Can we address critical thinking skills again?
A clip at a campaign rally showed rally goers answering a reporter’s question, “What do you think about the former president claiming he’d be dictator for a day?”
“Maybe we need a dictator,” one of them said.
Sure, he sneers at the same people you do. He’ll stop hardworking immigrants from coming into the country and taking the jobs you don’t want. He’ll allow those who don’t look like you, talk like you, worship at the altar of power like you, to be stripped of their rights.
But here’s what you’re missing: he doesn’t like you or your kind either. He doesn’t like anyone who isn’t what he wants to be, a mob boss, a strong man, a dictator.
He wants total immunity to break laws, but you can rest assured you won’t have immunity. He begs hardworking voters to pay his legal bills, but if you get in trouble, you’re on your own. I hope you haven’t sent him money. I really hope you haven’t given the RNC your credit card number.
If he can carry out his wishes to be dictator for a day, he won’t stop there.

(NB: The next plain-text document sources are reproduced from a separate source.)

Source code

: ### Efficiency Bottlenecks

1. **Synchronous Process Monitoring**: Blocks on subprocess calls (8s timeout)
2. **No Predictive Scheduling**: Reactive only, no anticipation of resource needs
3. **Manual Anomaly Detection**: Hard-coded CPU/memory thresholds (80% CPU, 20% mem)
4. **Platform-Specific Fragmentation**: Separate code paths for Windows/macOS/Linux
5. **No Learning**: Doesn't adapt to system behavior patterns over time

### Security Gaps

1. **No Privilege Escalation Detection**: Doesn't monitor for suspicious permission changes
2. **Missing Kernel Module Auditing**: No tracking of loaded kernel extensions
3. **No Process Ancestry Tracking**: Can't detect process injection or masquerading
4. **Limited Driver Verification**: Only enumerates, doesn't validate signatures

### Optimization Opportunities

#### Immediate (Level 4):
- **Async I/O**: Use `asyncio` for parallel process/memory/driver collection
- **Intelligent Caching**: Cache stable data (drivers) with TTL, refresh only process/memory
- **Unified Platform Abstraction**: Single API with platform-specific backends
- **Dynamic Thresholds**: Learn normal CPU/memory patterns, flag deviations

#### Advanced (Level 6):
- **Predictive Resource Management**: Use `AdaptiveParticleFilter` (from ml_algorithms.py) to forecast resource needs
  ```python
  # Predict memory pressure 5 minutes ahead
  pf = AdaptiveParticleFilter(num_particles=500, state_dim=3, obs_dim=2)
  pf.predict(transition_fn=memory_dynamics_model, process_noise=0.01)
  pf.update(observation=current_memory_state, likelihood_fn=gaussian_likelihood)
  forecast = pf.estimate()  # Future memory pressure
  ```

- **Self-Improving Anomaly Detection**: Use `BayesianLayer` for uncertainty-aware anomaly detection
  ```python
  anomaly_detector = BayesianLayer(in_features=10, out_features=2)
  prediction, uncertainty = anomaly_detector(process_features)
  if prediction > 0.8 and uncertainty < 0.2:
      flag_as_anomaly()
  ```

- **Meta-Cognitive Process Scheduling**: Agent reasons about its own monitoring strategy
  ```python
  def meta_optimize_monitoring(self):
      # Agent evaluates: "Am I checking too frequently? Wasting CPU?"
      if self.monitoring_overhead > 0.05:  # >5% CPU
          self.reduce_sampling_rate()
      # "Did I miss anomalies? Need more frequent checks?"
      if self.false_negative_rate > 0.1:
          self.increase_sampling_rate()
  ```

And when he manages to slash the civil service work force and get rid of anyone who doesn’t hop to and salute him, his voters will be in the same position as those who voted for someone else, under his thumb.
Think about having to watch what you say. Think about having your tax money support the handful of oligarchs that carry out the dictator’s orders instead of funding schools, roads, and the infrastructure that makes our country habitable. It won’t be our country anymore.

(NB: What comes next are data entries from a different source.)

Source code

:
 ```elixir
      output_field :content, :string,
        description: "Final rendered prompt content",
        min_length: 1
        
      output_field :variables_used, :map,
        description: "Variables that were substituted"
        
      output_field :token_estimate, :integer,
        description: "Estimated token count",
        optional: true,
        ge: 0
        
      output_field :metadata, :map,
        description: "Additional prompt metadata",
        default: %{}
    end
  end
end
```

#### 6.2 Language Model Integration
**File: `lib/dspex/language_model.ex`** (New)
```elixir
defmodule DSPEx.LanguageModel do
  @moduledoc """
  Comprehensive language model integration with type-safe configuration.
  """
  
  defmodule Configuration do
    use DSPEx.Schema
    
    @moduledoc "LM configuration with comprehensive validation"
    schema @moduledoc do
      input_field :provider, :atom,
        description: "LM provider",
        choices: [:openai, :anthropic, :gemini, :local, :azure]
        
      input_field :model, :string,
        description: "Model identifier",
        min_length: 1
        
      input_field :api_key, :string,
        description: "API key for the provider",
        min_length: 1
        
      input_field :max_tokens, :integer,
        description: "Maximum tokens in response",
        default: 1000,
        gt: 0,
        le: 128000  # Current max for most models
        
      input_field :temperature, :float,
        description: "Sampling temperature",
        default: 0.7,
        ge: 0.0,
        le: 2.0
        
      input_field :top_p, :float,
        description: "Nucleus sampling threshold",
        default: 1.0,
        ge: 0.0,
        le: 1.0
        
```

Would you be OK with a dictator if President Biden was the one making this declaration? I didn’t think so. Fortunately, President Biden believes in the rule of law. He has empathy for his fellow humans. He talks to people and finds out what they need, what they want. He thinks about the constituents’ needs – cheaper medicines, access to a college education that doesn’t break the bank, a good union-wage job.
Who does your would-be dictator care about? Think carefully here. Your freedom, the freedom of every American, is on the line in November.